Añadió que esta semana los estudiantes trabajan en un proyecto (virtual) de reciclaje para celebrar el “Día de la Tierra”, tomando como referencia la exhortación del papa Francisco para responder a la crisis ecológica y que pide cuidar la creación divina.


Estudiantes unidos

Los alumnos de la escuela católica elemental St. Francis International realizan el máximo esfuerzo para mantener el sentido de comunidad con “reuniones virtuales”, en donde se “reencuentran” con sus compañeros y maestros para compartir sus experiencias en estos días de distanciamiento social. También tienen semanalmente actividades extracurriculares como un club de dibujo y un club de lectura, en donde aprovechan para descubrir el valor del arte e importancia de la lectura.

El director de la escuela informó que el consejo estudiantil ha organizado la semana virtual del “Espíritu Escolar” (21-24 de abril) para devolver la alegría a la época de Pascua durante la cuarentena.

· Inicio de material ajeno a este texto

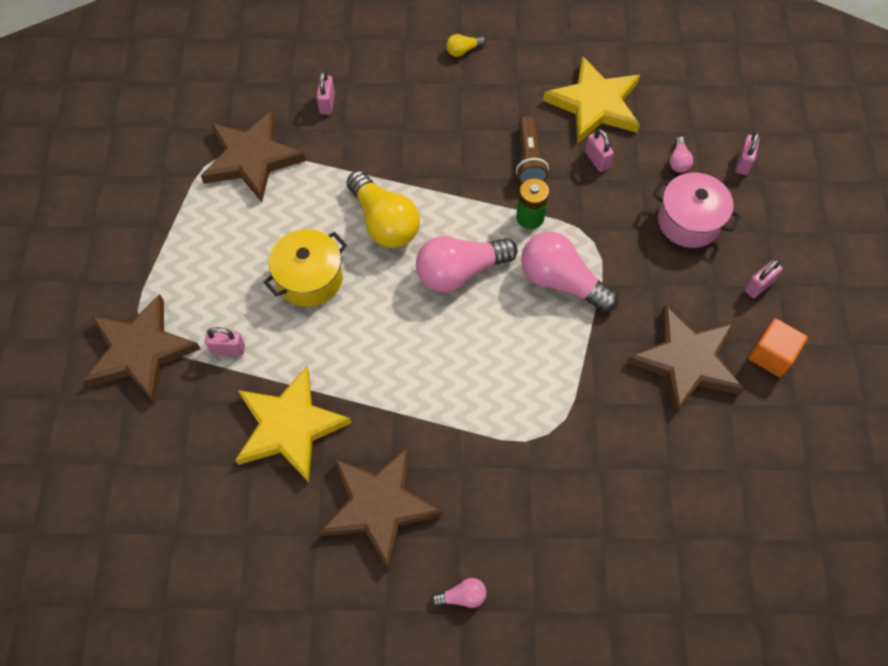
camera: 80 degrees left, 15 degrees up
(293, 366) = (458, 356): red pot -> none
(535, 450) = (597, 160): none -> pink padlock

“Hemos hecho un gran esfuerzo para celebrar los cumpleaños y eventos importantes tanto de los alumnos como de los miembros de nuestra comunidad. La necesidad de adaptarnos a una nueva realidad nos ha provisto de oportunidades para crecer como equipo y como comunidad”, puntualizó Tobias A. Harkleroad.

Asimismo, destacó es espíritu de compañerismo de los estudiantes, quienes aprovechando las redes sociales se ayudan unos a otros a encontrar las clases, se recuerdan los horarios, se envían mensajes de textos para animarse a ir a clase.


Espíritu franciscano

El director de St. Francis Internacional resaltó que la escuela es una familia franciscana, lo cual implica ayudar a todos, especialmente al que menos tiene. “Nuestro personal del programa de nutrición se puso a trabajar, preparando comidas para las familias necesitadas, pero nos dimos cuenta de que la necesidad en el barrio hispano de Langley Park era muy grande y cambiamos nuestro enfoque y ahora distribuimos allí más de 2,000 comidas cada martes y jueves”.

Harkleroad dijo que todas estas acciones han sido posible gracias al programa de nutrición y la asistencia solidaria de maestros, empleados de la escuela, voluntarios y postulantes franciscanos.

Finalmente, recordó que San Francisco de Asís decía: “Predica el Evangelio en todo momento y cuando sea necesario utiliza las palabras”, por eso en la escuela nuestra evangelización empieza alimentando al hambriento, acompañando al triste, animando al solitario, haciendo a nuestros alumnos instrumentos de paz.